Istana Tanggapi Kritik Publik atas Draf Perpres Pelibatan TNI dalam Penanganan Terorisme

Oleh Hidayat Taufik pada 09 Jan 2026, 07:25 WIB

JAKARTA, Cobisnis.com – Menteri Sekretaris Negara (Mensesneg) Prasetyo Hadi menanggapi kritik publik terkait rancangan Peraturan Presiden (Perpres) mengenai pelibatan Tentara Nasional Indonesia (TNI) dalam penanganan terorisme.
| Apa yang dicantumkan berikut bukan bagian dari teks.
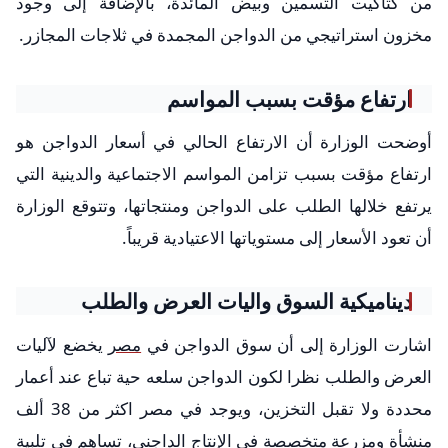
من كتاكيت التسمين وبيض المائدة، بالإضافة إلى وجود
مخزون استراتيجي من الدواجن المجمدة في ثلاجات المجازر.
ارتفاع مؤقت بسبب المواسم
أوضحت الوزارة أن الارتفاع الحالي في أسعار الدواجن هو
ارتفاع مؤقت بسبب تزامن المواسم الاجتماعية والدينية التي
يرتفع خلالها الطلب على الدواجن ومنتجاتها، وتتوقع الوزارة
أن تعود الأسعار إلى مستوياتها الاعتيادية قريباً.
ديناميكية السوق واليات العرض والطلب
اشارت الوزارة إلى أن سوق الدواجن في
مصر
يخضع لآليات
العرض والطلب نظرا لكون الدواجن سلعه حية تباع عند أعمار
محددة ولا تقبل التخزين، ويوجد في مصر اكثر من 38 ألف
منشأة ومزرعة متخصصة في الإنتاج الداجني، تساهم في تلبية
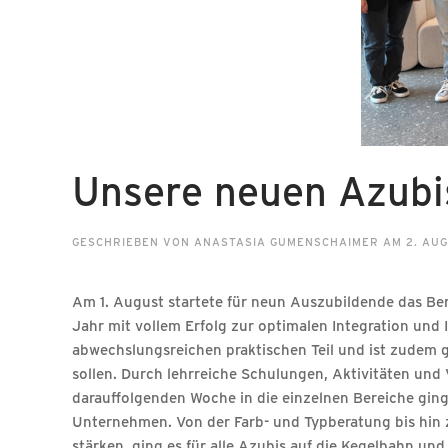
Unsere neuen Azubi
GESCHRIEBEN VON
ANASTASIA GUMENSCHAIMER
AM
2. AU
Am 1. August startete für neun Auszubildende das Ber
Jahr mit vollem Erfolg zur optimalen Integration un
abwechslungsreichen praktischen Teil und ist zudem 
sollen. Durch lehrreiche Schulungen, Aktivitäten und
darauffolgenden Woche in die einzelnen Bereiche ging
Unternehmen. Von der Farb- und Typberatung bis hin 
stärken, ging es für alle Azubis auf die Kegelbahn un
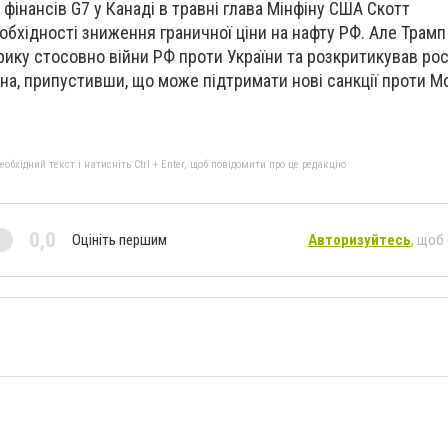
в фінансів G7 у Канаді в травні глава Мінфіну США Скотт
обхідності зниження граничної ціни на нафту РФ. Але Трамп
ику стосовно війни РФ проти України та розкритикував рос
іна, припустивши, що може підтримати нові санкції проти М
бхідний текст і натисніть Ctrl + Enter, щоб повідомити про це редакцію
0,0
Оцініть першим
Авторизуйтесь
, щоб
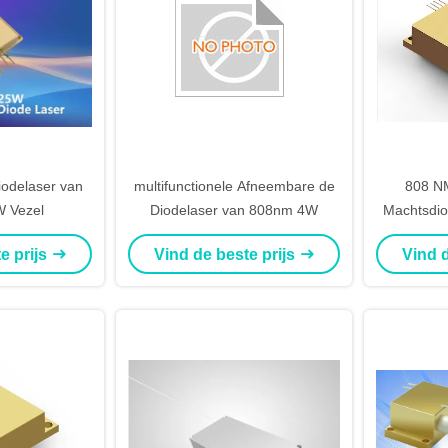
odelaser van
multifunctionele Afneembare de
808 N
 Vezel
Diodelaser van 808nm 4W
Machtsdio
C
e prijs
Vind de beste prijs
Vind d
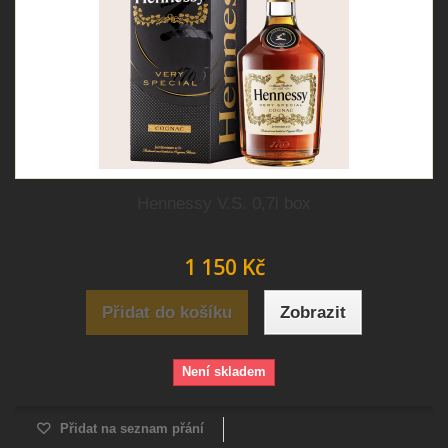
Hennessy V.S. 0,7l box
1 150 Kč
Přidat do košíku
Zobrazit
Není skladem
Přidat na seznam přání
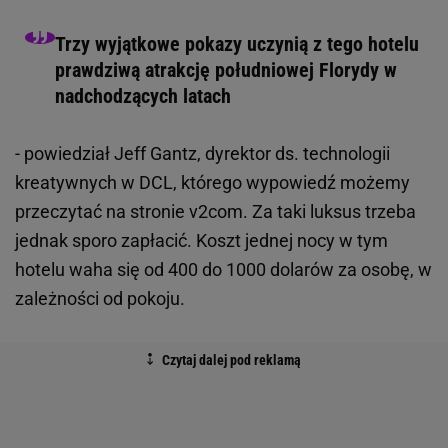
Trzy wyjątkowe pokazy uczynią z tego hotelu
prawdziwą atrakcję południowej Florydy w
nadchodzących latach
- powiedział Jeff Gantz, dyrektor ds. technologii
kreatywnych w DCL, którego wypowiedź możemy
przeczytać na stronie v2com. Za taki luksus trzeba
jednak sporo zapłacić. Koszt jednej nocy w tym
hotelu waha się od 400 do 1000 dolarów za osobę, w
zależności od pokoju.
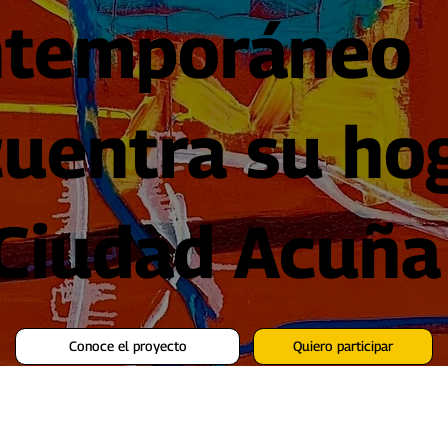
ntemporáneo
uentra su ho
Ciudad Acuña
Conoce el proyecto
Quiero participar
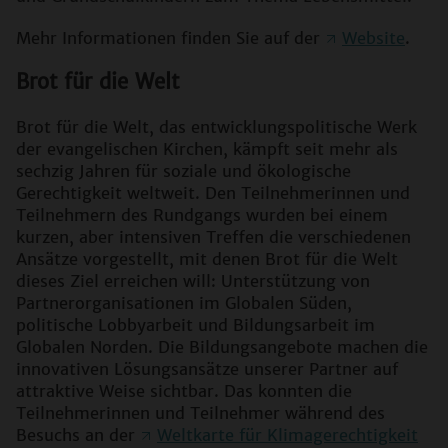
Mehr Informationen finden Sie auf der
Website
.
Brot für die Welt
Brot für die Welt, das entwicklungspolitische Werk
der evangelischen Kirchen, kämpft seit mehr als
sechzig Jahren für soziale und ökologische
Gerechtigkeit weltweit. Den Teilnehmerinnen und
Teilnehmern des Rundgangs wurden bei einem
kurzen, aber intensiven Treffen die verschiedenen
Ansätze vorgestellt, mit denen Brot für die Welt
dieses Ziel erreichen will: Unterstützung von
Partnerorganisationen im Globalen Süden,
politische Lobbyarbeit und Bildungsarbeit im
Globalen Norden. Die Bildungsangebote machen die
innovativen Lösungsansätze unserer Partner auf
attraktive Weise sichtbar. Das konnten die
Teilnehmerinnen und Teilnehmer während des
Besuchs an der
Weltkarte für Klimagerechtigkeit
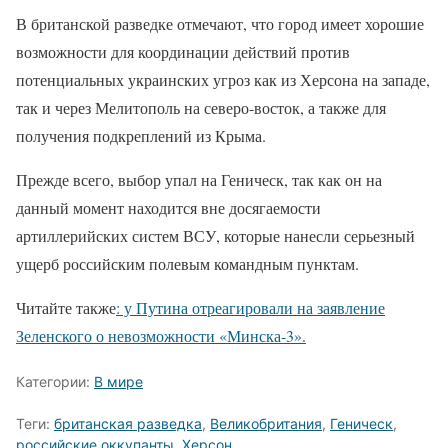
В британской разведке отмечают, что город имеет хорошие
возможности для координации действий против
потенциальных украинских угроз как из Херсона на западе,
так и через Мелитополь на северо-восток, а также для
получения подкреплений из Крыма.
Прежде всего, выбор упал на Геническ, так как он на
данный момент находится вне досягаемости
артиллерийских систем ВСУ, которые нанесли серьезный
ущерб российским полевым командным пунктам.
Читайте также
: у Путина отреагировали на заявление
Зеленского о невозможности «Минска-3».
Категории:
В мире
Теги:
британская разведка
,
Великобритания
,
Геническ
,
российские оккупанты
,
Херсон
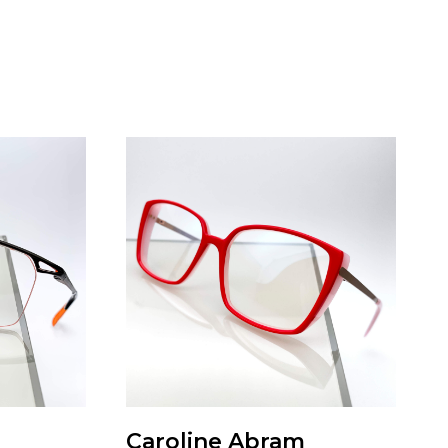
Caroline Abram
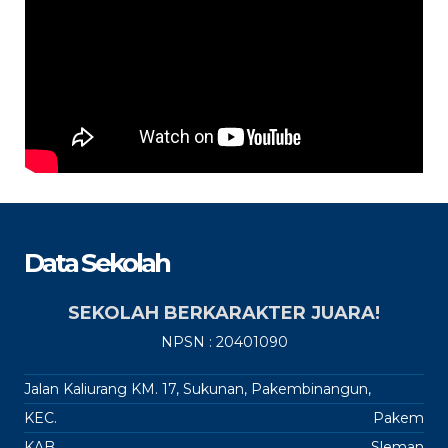
Data Sekolah
SEKOLAH BERKARAKTER JUARA!
NPSN : 20401090
Jalan Kaliurang KM. 17, Sukunan, Pakembinangun,
KEC.
Pakem
KAB.
Sleman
Ia menegaskan bahwa aturan tersebut masih berupa draf dan belum ditetapkan sebagai kebijakan yang bersifat final.

Prasetyo menyampaikan bahwa draf Perpres tersebut tidak dapat serta-merta dimaknai sebagai upaya memperluas kewenangan TNI. Menurutnya, setiap kebijakan disusun berdasarkan kebutuhan negara dan hanya akan diterapkan dalam situasi tertentu yang benar-benar memerlukan keterlibatan TNI.

Ia menilai polemik yang berkembang di ruang publik lebih banyak dipicu oleh kekhawatiran terhadap berbagai kemungkinan yang belum tentu terjadi. Oleh karena itu, Prasetyo meminta agar substansi kebijakan dipahami secara utuh, termasuk batasan serta ruang lingkup penerapannya yang bersifat situasional.
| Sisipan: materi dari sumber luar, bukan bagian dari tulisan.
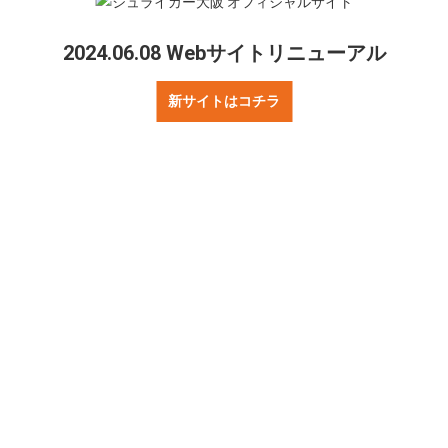
（前半4−2、後半7－1）
3 ボアルース長野
2024.06.08 Webサイトリニューアル
動場体育館にて対戦致します。
新サイトはコチラ
問合せ
リンクについて
プレスの方へ
著作権・プライバ
シュライカーについて
パートナー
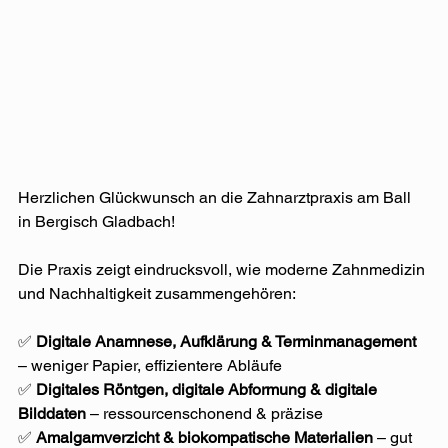
Herzlichen Glückwunsch an die Zahnarztpraxis am Ball 
in Bergisch Gladbach!
Die Praxis zeigt eindrucksvoll, wie moderne Zahnmedizin 
und Nachhaltigkeit zusammengehören:⁠
✅ 
Digitale Anamnese, Aufklärung & Terminmanagement
– weniger Papier, effizientere Abläufe⁠
✅ 
Digitales Röntgen, digitale Abformung & digitale 
Bilddaten
 – ressourcenschonend & präzise⁠
✅ 
Amalgamverzicht & biokompatische Materialien
 – gut 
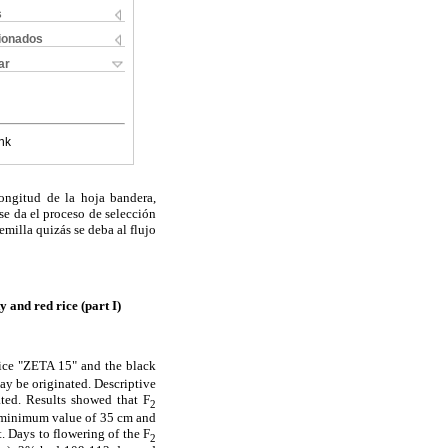
s
cionados
ar
nk
ngitud de la hoja bandera,
se da el proceso de selección
milla quizás se deba al flujo
 and red rice (part I)
rice "ZETA 15" and the black
ay be originated. Descriptive
uated. Results showed that F
2
 a minimum value of 35 cm and
 Days to flowering of the F
2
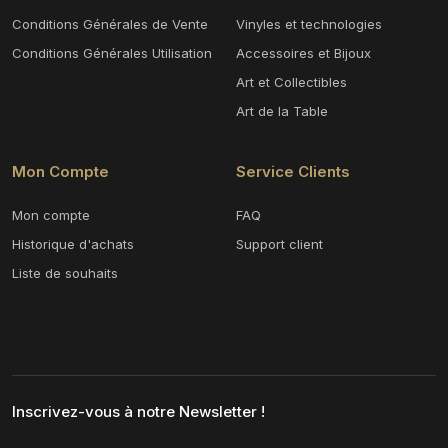
Conditions Générales de Vente
Vinyles et technologies
Conditions Générales Utilisation
Accessoires et Bijoux
Art et Collectibles
Art de la Table
Mon Compte
Service Clients
Mon compte
FAQ
Historique d'achats
Support client
Liste de souhaits
Inscrivez-vous à notre Newsletter !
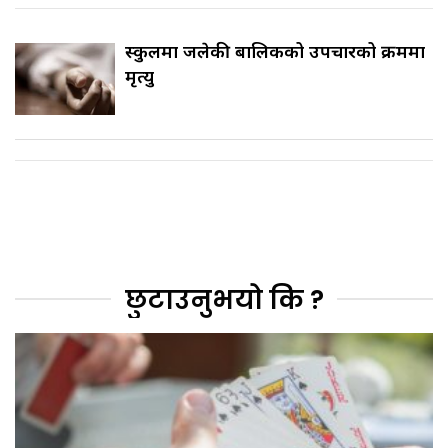
स्कुलमा जलेकी बालिकको उपचारको क्रममा
मृत्यु
छुटाउनुभयो कि ?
Sebelumnya, draf Perpres mengenai tugas TNI dalam penanggulangan terorisme beredar luas dan menuai kritik dari Koalisi Masyarakat Sipil. Koalisi tersebut menilai regulasi itu berpotensi mengancam demokrasi serta melemahkan perlindungan hak asasi manusia.

Koalisi Masyarakat Sipil yang terdiri dari sejumlah organisasi, seperti Imparsial, YLBHI, Centra Initiative, KontraS, dan Amnesty International Indonesia, berpandangan bahwa secara hukum pelibatan TNI melalui Perpres bertentangan dengan peraturan perundang-undangan yang lebih tinggi.
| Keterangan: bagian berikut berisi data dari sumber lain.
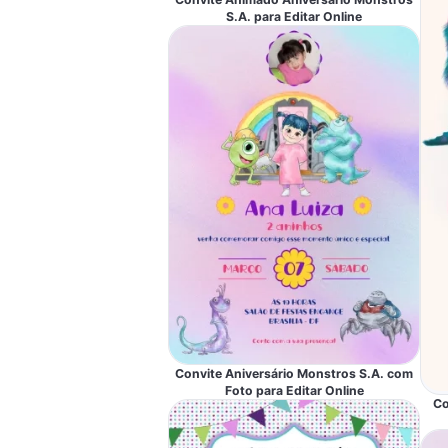
S.A. para Editar Online
Convite Aniversário Monstros S.A. com
Foto para Editar Online
Co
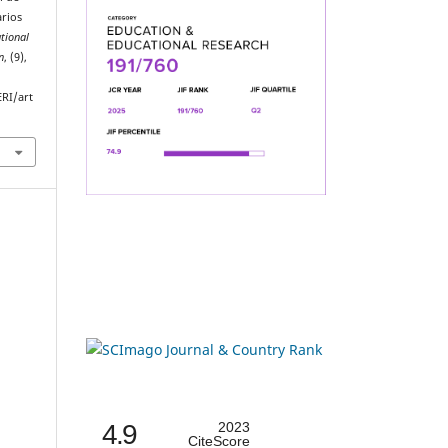
arios
ational
n
, (9),
ERI/art
4.9
2023
CiteScore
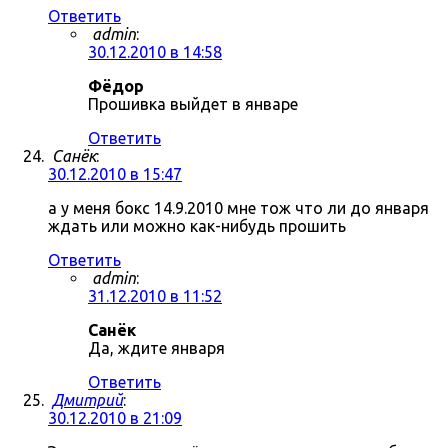
Ответить
admin
:
30.12.2010 в 14:58
Фёдор
Прошивка выйдет в январе
Ответить
Санёк
:
30.12.2010 в 15:47
а у меня бокс 14.9.2010 мне тож что ли до января
ждать или можно как-нибудь прошить
Ответить
admin
:
31.12.2010 в 11:52
Санёк
Да, ждите января
Ответить
Дмитрий
:
30.12.2010 в 21:09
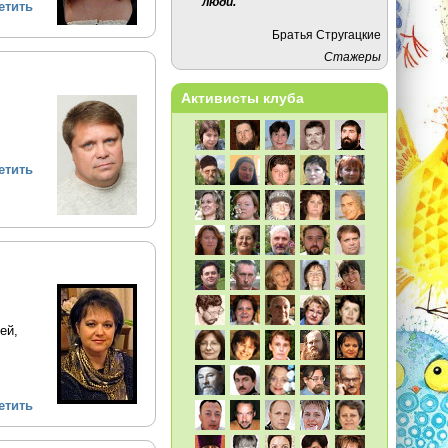
люди.
етить
Братья Стругацкие
Стажеры
Активисты клуба
етить
ей,
етить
Direktur Imparsial, Ardi Manto Adiputra, menyebutkan bahwa Pasal 43I Undang-Undang Nomor 5 Tahun 2018 yang dijadikan dasar penyusunan Perpres dinilai tidak sejalan dengan TAP MPR Nomor VII Tahun 2000. Dalam TAP tersebut ditegaskan bahwa tugas perbantuan TNI di bidang keamanan semestinya diatur melalui undang-undang.

Selain aspek formil, koalisi juga menyoroti substansi dalam draf Perpres tersebut. Mereka menilai perumusan kewenangan TNI terlalu luas dan tidak dibatasi secara tegas, sehingga berpotensi membuka peluang penyalahgunaan kewenangan di luar kepentingan penanggulangan terorisme.

Koalisi juga mengingatkan adanya risiko pelabelan teroris terhadap kelompok masyarakat yang bersikap kritis. Kondisi tersebut dinilai dapat menjadi ancaman serius bagi kehidupan demokrasi dan prinsip negara hukum di Indonesia.